Meta, for its part, is removing ads from its platforms that recruit plaintiffs for lawsuits alleging social media addiction in children — lawsuits in which Meta has already been found negligent. "We will not allow trial lawyers to profit from our platforms while simultaneously claiming they are harmful," a spokesperson said, which is a sentence that works only if you don't think about it for more than three seconds. The company that can't stop scam ads impersonating the Canadian prime minister found the capacity to block these specific ones within days.
And someone ported Mac OS X to the Nintendo Wii. Not a toy project — a full XNU kernel boot on 88 megabytes of RAM, with hand-rolled IOKit drivers, a custom framebuffer doing CPU-bound YUV-to-RGB conversion at 60 frames per second, and debugging sessions conducted from an economy airplane seat.
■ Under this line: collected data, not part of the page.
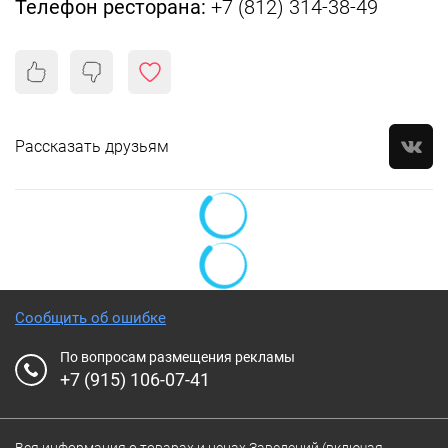
Телефон ресторана:
+7 (812)
314-38-49
Рассказать друзьям
Сообщить об ошибке
По вопросам размещения рекламы
+7 (915) 106-07-41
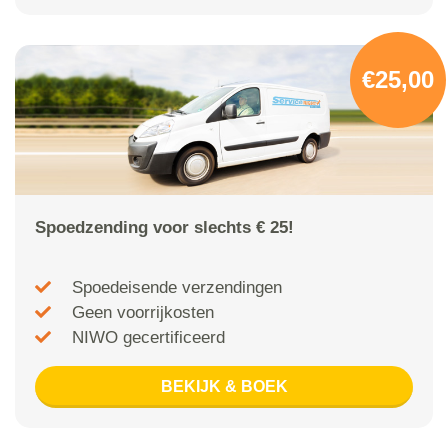
€25,00
Spoedzending voor slechts € 25!
Spoedeisende verzendingen
Geen voorrijkosten
NIWO gecertificeerd
BEKIJK & BOEK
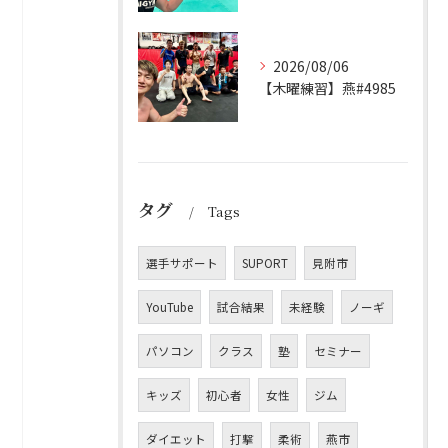
2026/08/06
【木曜練習】燕#4985
タグ
Tags
選手サポート
SUPORT
見附市
YouTube
試合結果
未経験
ノーギ
パソコン
クラス
塾
セミナー
キッズ
初心者
女性
ジム
ダイエット
打撃
柔術
燕市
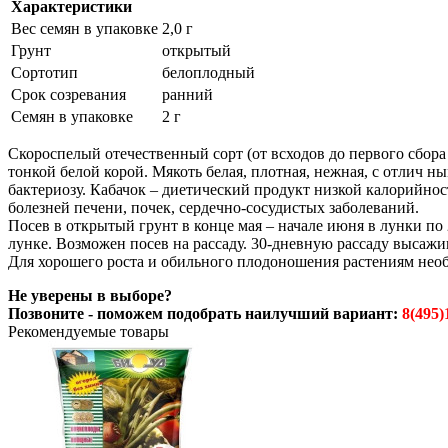
Характеристики
Вес семян в упаковке
2,0 г
Грунт
открытый
Сортотип
белоплодный
Срок созревания
ранний
Семян в упаковке
2 г
Скороспелый отечественный сорт (от всходов до первого сбора 
тонкой белой корой. Мякоть белая, плотная, нежная, с отлич 
бактериозу. Кабачок – диетический продукт низкой калорийно
болезней печени, почек, сердечно-сосудистых заболеваний.
Посев в открытый грунт в конце мая – начале июня в лунки по
лунке. Возможен посев на рассаду. 30-дневную рассаду высажи
Для хорошего роста и обильного плодоношения растениям нео
Не уверены в выборе?
Позвоните - поможем подобрать наилучший вариант:
8(495)
Рекомендуемые товары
The Wii's PowerPC 750CL is close enough to a G3 iMac that Darwin mostly just worked, which says something about how well Apple's original abstraction layers were built — and something else about what happens when a single person decides a boundary is worth respecting. A commenter who ported a hypervisor to ARM described spending far too long discovering that secure and non-secure physical address spaces were backed by different memory at the same address, distinguished by a single bit in a page table entry. The systems that look solid are the ones where someone cared enough to make the boundaries real. The ones that break are the ones where the labels were trusted instead.